La mobilité, qui était sensée être promue, semble même être devenue plus difficile. Les échanges Erasmus sont en légère diminution (mais ça peut aussi être lié à la crise).
Plus fort encore : dans bien des filières, le Bachelor n’a pas de valeur en soi. Lui qui devait être le titre de base, le Master étant déjà un post-grad, est devenu un équivalent d’une demi-license ne permettant pas de véritable débouchés professionnels. Pas dans toutes les filières, mais le cas est assez répandu.
En fait, c’est toute l’idée des crédits qui a été mal comprise. L’idée, très schématiquement, c’est que le système devient étudiant-centré. En clair, c’est l’étudiant qui créé son programme, choisis ses cours et sa charge. Les universités imposent simplement des conditions cadres, par exemple que pour obtenir un titre en sociologie, l’étudiant doit obtenir X % des ses crédits en sociologie.
Cela permet que chaque étudiant, en sortant des études, même le Bachelor, a un profil presque unique. Ce profil est d’ailleurs mis en avant, puisque le titre universitaire est maintenant accompagné du complément au diplôme indiquant la liste des cours suivis et les résultats obtenus.
Dans la pratique, lors de l’établissement des réglements, le corps enseignant a prit peur (“Mais si on laisse les étudiants choisir, il y a des postes qui vont gicler!” (SIC, malheureusement).
Dès lors, une bonne partie de leur effort a visé à verrouiller, boulonner, assurer par tous les moyens les postes existants. C’est là, notamment, que meurt la liberté académique. Au passage, on établit des cursus bien balisés, laissant (pour les chanceux) l’équivalent d’un semestre en option.

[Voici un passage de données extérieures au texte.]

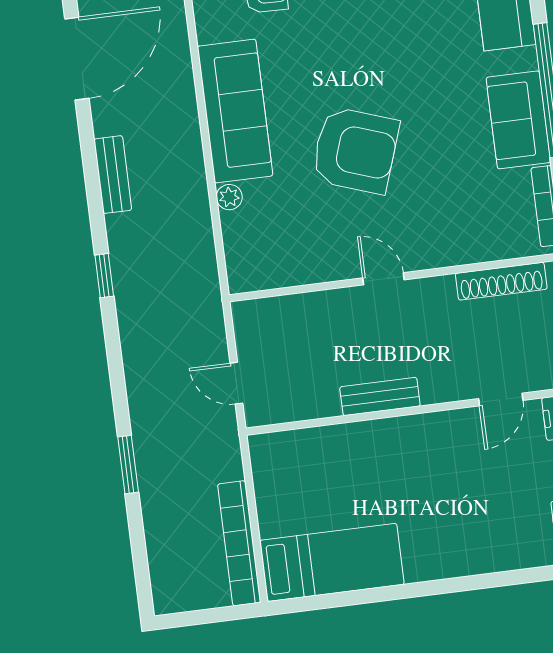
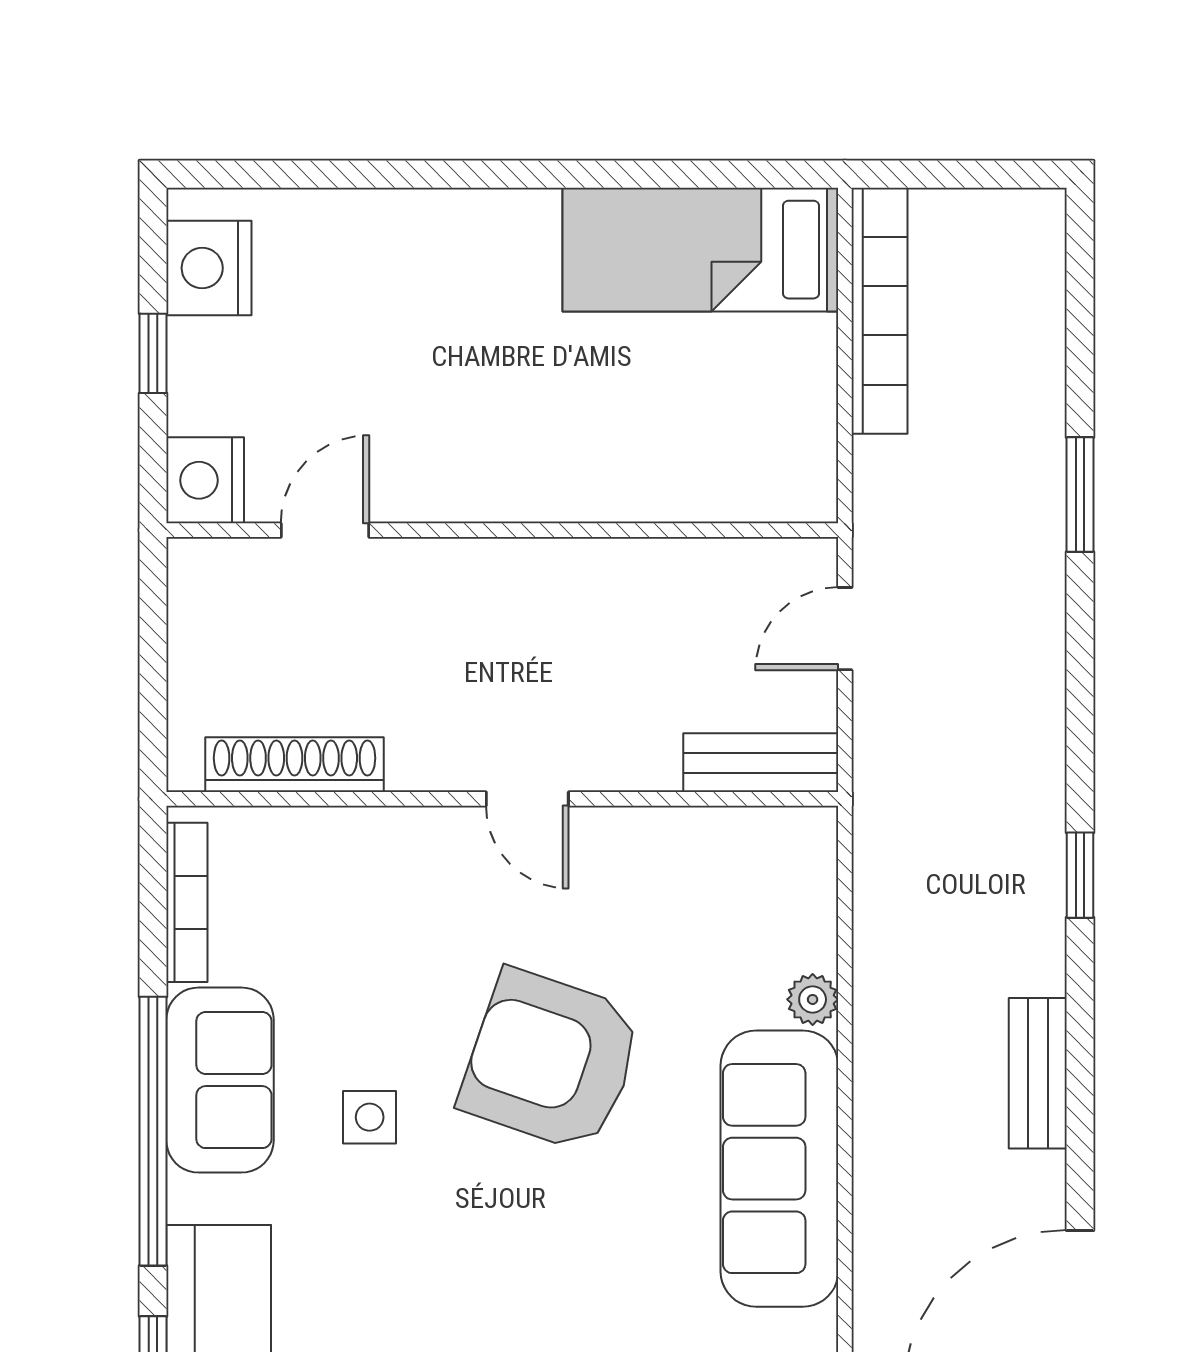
side table: (442, 111) -> (370, 1117), added
door: (236, 383) -> (845, 629), swing flipped
bench: (380, 396) -> (761, 763), moved

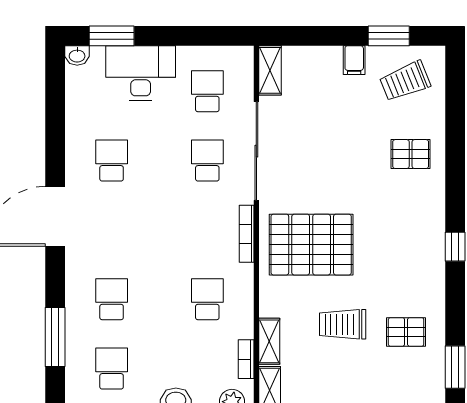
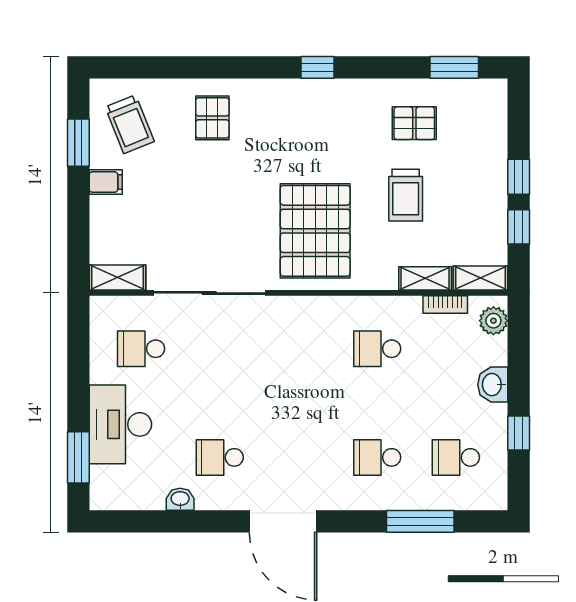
washbasin: (77, 55) -> (180, 499), moved, turned -90
school desk: (207, 161) -> (220, 349), removed
bookcase: (247, 234) -> (303, 304), removed
pallet: (406, 332) -> (414, 123), turned 90

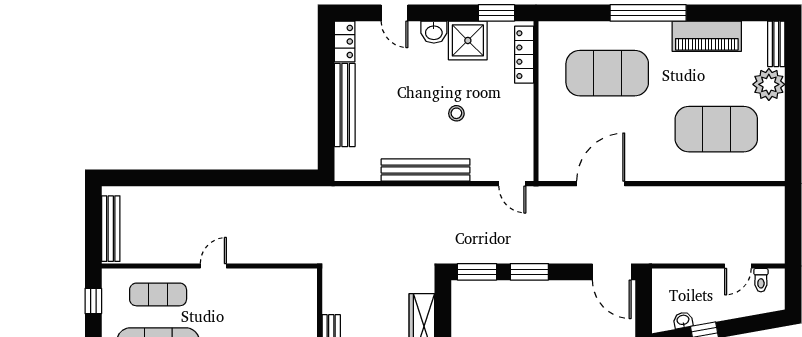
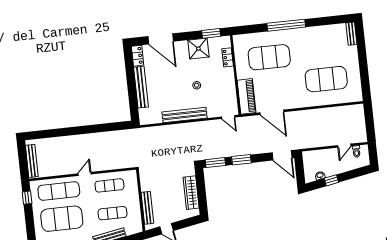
door: (394, 13) -> (161, 39), width x1.88
washbasin: (434, 32) -> (181, 46), removed
piano: (707, 36) -> (247, 96), moved, turned -90
locker: (524, 55) -> (228, 57), width x0.66
plant: (769, 84) -> (350, 54), removed
door: (601, 184) -> (272, 112), swing flipped
exercise mat: (158, 294) -> (59, 191), width x1.36, depth x1.45
exercise mat: (261, 294) -> (109, 185), added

Les crédits, sous cette forme, ne servent à rien. Bologne, c’était une idée qui pouvait être intéressante pour les étudiants, mais l’application a mis systématiquement hors de la cible.
Le manque de souplesse du système est devenu tel, que les étudiants devant financer leurs études par un travail en parallèle n’arrivent pas à gérer les deux. Les organisations d’étudiants sont très claires sur ce point.

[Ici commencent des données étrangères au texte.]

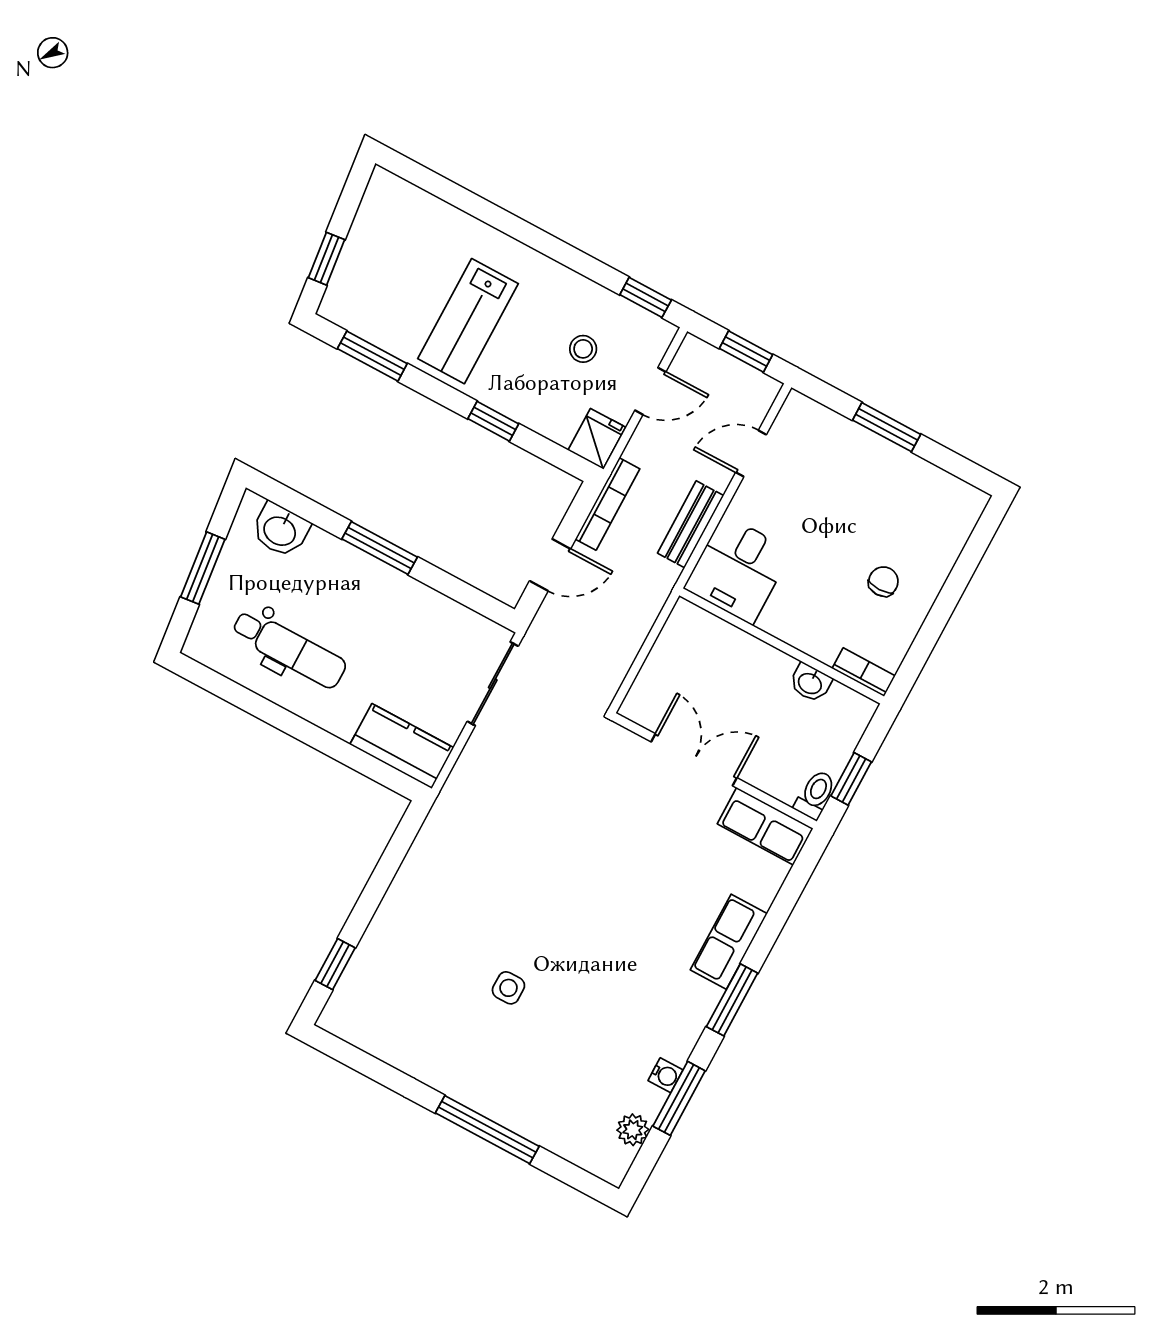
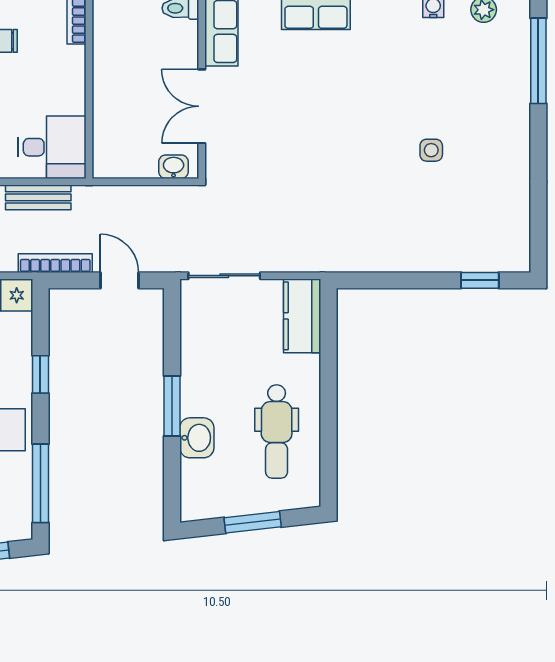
window: (372, 356) -> (40, 483), width x1.44
washbasin: (280, 530) -> (197, 438), moved
dental chair: (289, 649) -> (277, 431), turned 180
washbasin: (810, 683) -> (174, 167), moved, turned -90
window: (487, 1130) -> (538, 61), moved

A mon sens, les cultures académiques européennes étaient trop différentes par rapport à la culture anglo-saxonne dont s’inspire Bologne. Mais avec un peu de recul, j’ai bon espoir que, les profs les plus âgés laissant la place aux plus jeunes, une nouvelle compréhension du système soit possible, et que la prochaine mouture soit agréable pour tous… Mais j’attendrais de voir…
, le 04.10.2011 à 10:41
Je ne peux qu’abonder dans le sens de Jérémie… Etudiant depuis 6 ans à l’Université de Lausanne, délégué depuis 3 ans au Conseil de faculté, depuis 1 an à la Fédération des associations d’étudiants (FAE), je reste sceptique quant à Bologne, ne serait que quant à la mobilité. Celle-ci est mise en avant, mais que de problèmes administratifs, de cours non reconnus entre universités, de crédits non octroyés alors que les cours et les examens ont été suivis et passés… Une belle gabegie et des complications qui n’existaient pas avant.
L’uniformisation a parfois du bon. Sur le papier, je pense que Bologne est un système très intéressant. Toutefois, la mise en vigueur de cet accord a été tout autre. Je le vois encore comme un système conçu par des politiciens, pour des… politiciens.